» **Source text**
Algorithmic Complexity Analysis: practically using Knuth's Ordinary Operations (oops) and Memory Operations (mems) method

Question 1

A comparison between memory fetches and register operations is okay for assembler programs, as it is for the output of c-compilers, which is in fact an assembler program. In Forth this question hardly makes sense. In the first place Forth is an interpreter and in using Forth one foregoes the ultimate in speed. Of course one could add an optimiser on top of Forth but then the question makes even less sense, because the output of a c-optimiser and a Forth optimiser converge to -- you guessed it -- an optimal solution.

Let's look at an elementary operation in Forth like AND. This is implemented as

> CODE AND
>     POP AX
>     POP BX
>     AND AX, BX
>     PUSH AX
>     NEXT

So we see already three memory operations for something that looks like an elementary calculation operation. It appears the Knuth metric is not applicable. Also Forth seems to be loosing big time.That is however not true. Those memory operations are all onto the L1 cache of a typical processor. That is about as efficient as local variables in small c functions, We can compare stack operations with memory operations using VARIABLE's and the stack. The answer is simple. A VARIABLE risks a memory stall. A stack operation will almost certainly be a L1 cache hit. This is the single most important point of consideration. However the question explicitly asks not to consider it! So there.

Question 2

This article How much time does it take to fetch one word from memory? talks about main memory stall times, with some rule of thumb type numbers, but basically you can do lots of instructions while stalling for main memory. As others have said, the numbers vary a lot between systems.

Main memory stalls is a big area of interest, especially as CPUs have more cores, but typically not much faster memory bandwidth. There is some research going on around compressing data in main memory too, so that the CPU can take advantage of 'spare' cycles and tightly packed cache lines http://oai.cwi.nl/oai/asset/15564/15564B.pdf

For those who are really interested in the details, most CPU manufacturers publish in depth guides on memory optimisations etc. mostly aimed at high end and compiler writers, but readable by all 2gl and 3gl programmers.

Ps. Go Forth.

» **Required work**
a: List every instruction in the code that the text on Knuth's method gives for Forth's AND operation.
b: According to the text on Knuth's method, where do the memory operations in Forth's AND operation go on a typical processor?
c: Write out the part of the text on Knuth's method that begins at the words "Main memory stalls" and stops after "Ps. Go Forth.".

» **Dataset content**
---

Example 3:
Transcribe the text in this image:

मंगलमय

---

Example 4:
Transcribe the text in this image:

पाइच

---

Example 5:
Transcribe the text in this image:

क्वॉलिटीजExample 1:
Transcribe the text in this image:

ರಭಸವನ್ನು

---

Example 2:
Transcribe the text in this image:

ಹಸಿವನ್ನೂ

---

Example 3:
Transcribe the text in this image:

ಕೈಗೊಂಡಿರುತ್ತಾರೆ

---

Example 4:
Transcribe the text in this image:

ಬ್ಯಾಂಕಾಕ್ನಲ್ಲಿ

...

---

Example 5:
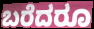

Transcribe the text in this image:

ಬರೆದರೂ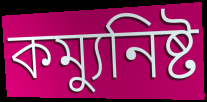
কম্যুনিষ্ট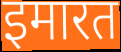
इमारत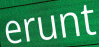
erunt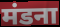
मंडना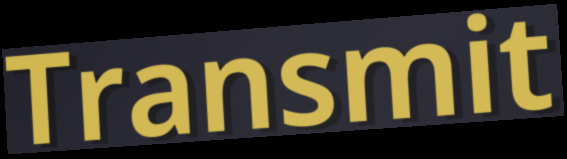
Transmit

--

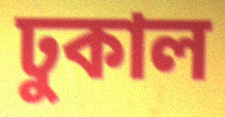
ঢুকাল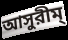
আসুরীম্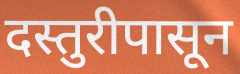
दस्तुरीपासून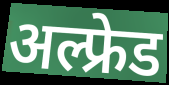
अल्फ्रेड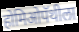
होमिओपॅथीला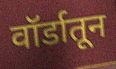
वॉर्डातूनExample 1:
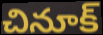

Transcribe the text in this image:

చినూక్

» **Answers for this exercise**
a:
POP AX
POP BX
AND AX, BX
PUSH AX
NEXT

b: They go onto the processor's L1 cache.

c:
Main memory stalls is a big area of interest, especially as CPUs have more cores, but typically not much faster memory bandwidth. There is some research going on around compressing data in main memory too, so that the CPU can take advantage of 'spare' cycles and tightly packed cache lines http://oai.cwi.nl/oai/asset/15564/15564B.pdf

For those who are really interested in the details, most CPU manufacturers publish in depth guides on memory optimisations etc. mostly aimed at high end and compiler writers, but readable by all 2gl and 3gl programmers.

Ps. Go Forth.